In South Africa, a Partly Cloudy Day

In April, while Americans were obsessing about President Obama’s first 100 days, people in countries around the world were going to the polls to vote for their own kind of change. Writers in India, Indonesia and South Africa report on their recent Election Days — as well as the mornings after.

Like many people who lived through apartheid, I am a sentimental democrat. Election Day fills me with sympathy for my fellow citizens. People I am happy to ignore or dislike the rest of the year become my comrades. Just for a day.

The autumn in Johannesburg has been so mild this year, it felt like the rebellious spring of South African democracy. “It was like this when we voted in 1994,” we’ve been saying, “sunshine and perfect blue skies.” Then on Election Day, on April 22, the temperatures plummeted. I awoke to ice in the air and mist in the valley.

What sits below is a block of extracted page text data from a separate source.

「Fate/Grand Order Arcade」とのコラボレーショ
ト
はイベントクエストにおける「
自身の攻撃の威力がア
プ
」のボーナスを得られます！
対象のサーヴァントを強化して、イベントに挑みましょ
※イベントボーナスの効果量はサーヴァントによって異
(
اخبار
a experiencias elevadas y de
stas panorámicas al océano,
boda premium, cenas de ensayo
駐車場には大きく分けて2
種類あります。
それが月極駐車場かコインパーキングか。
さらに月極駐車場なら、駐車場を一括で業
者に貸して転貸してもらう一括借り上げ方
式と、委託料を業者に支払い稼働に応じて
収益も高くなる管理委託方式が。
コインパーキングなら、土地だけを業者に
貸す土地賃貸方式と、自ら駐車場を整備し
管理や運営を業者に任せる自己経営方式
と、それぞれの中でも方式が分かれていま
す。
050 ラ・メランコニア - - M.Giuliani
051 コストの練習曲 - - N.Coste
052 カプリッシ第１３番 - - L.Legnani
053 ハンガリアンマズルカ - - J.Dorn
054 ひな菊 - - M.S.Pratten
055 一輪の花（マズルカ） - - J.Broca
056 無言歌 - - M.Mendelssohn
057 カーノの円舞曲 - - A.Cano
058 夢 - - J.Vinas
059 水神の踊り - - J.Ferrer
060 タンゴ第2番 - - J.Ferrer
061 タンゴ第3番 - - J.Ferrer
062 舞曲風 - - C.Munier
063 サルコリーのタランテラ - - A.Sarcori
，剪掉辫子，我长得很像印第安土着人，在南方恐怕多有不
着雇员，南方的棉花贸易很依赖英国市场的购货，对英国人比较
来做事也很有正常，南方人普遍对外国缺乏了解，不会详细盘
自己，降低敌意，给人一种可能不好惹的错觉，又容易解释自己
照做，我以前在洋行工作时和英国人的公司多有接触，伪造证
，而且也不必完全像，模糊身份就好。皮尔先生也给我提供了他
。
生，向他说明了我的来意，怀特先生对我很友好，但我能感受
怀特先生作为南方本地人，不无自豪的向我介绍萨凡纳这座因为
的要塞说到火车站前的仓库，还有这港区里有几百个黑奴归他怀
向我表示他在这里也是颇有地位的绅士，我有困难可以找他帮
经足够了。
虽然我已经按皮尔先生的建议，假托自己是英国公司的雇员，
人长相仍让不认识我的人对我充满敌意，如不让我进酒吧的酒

It seemed like a sign. But by lunchtime the clouds had blown away and the sun was blazing. As I walked to the polling station at the Doug Whitehead School in Cressy Street, I was reminded of a television interview I saw with Jacob Zuma, our president in waiting. A journalist asked him about the cloud of mistrust hanging over him now that the fraud charges he was facing have been dropped without being tested in a court of law. “We have no cloud,” he answered. “Nothing. Not even the mist.” And he waved his hand over his head to show that there was nothing there.

I thought about Helen Zille, the leader of the Democratic Alliance. During the last leg of her campaign, on the Cape Flats, she was singing an Afrikaans ditty: “Die besem, die besem, wat maak ons met die besem?” “The broom, the broom, what do we do with the broom? We sweep with it, we sweep with it, we sweep Zuma into the sea!”

Talk of sweeping people into the sea makes me nervous. South Africa has a long coastline.

I was delighted to find a queue outside the school. Everyone in it was my comrade, the tattooed youths voting for the first time, the workers in overalls, the old lady dressed for the church bazaar.

The Doug Whitehead School caters to children with special needs. The school hall is modest, a little worn and tattered. At one end is a small stage with faded velvet curtains. Tasseled paper lanterns and twirls of Christmas tinsel dangled from the ceiling, as if there had been a party here and the revelers had to leave in a hurry. You could see that the posters setting out the duties of electoral officers had been used before.

The officers were at metal tables under tall windows. I was directed toward “the first lady.” She found my name in the voters’ roll, a bound computer printout as thick as a telephone directory, and drew a line through it with the help of a metal ruler. Her ballpoint pen left a blob at the end of the line. I could have hugged her for it — but would she have understood?

At the next table, the inker pressed a cotton ball into a pad of indelible ink and marked my left thumb to show that I had voted. It looked like a big purple bruise. Someone else handed me the ballot papers and I went into a cardboard booth with a handwritten number taped to it. In the flimsy privacy of the booth, under lastsummer’s tinsel, I made my mark.

The last time I voted, the stain on my thumbnail took months to grow out, separating from the cuticle like a slow-rising sun. I soon forgot it. But a month after the election, a shopkeeper, catching sight of the mark as I handed over my cash, said: “I see you’re a democrat like me. Or did you just hit your thumb with a hammer?”

Ivan Vladislavic, the author of the forthcoming book Portrait With Keys: The City of Johannesburg Unlocked.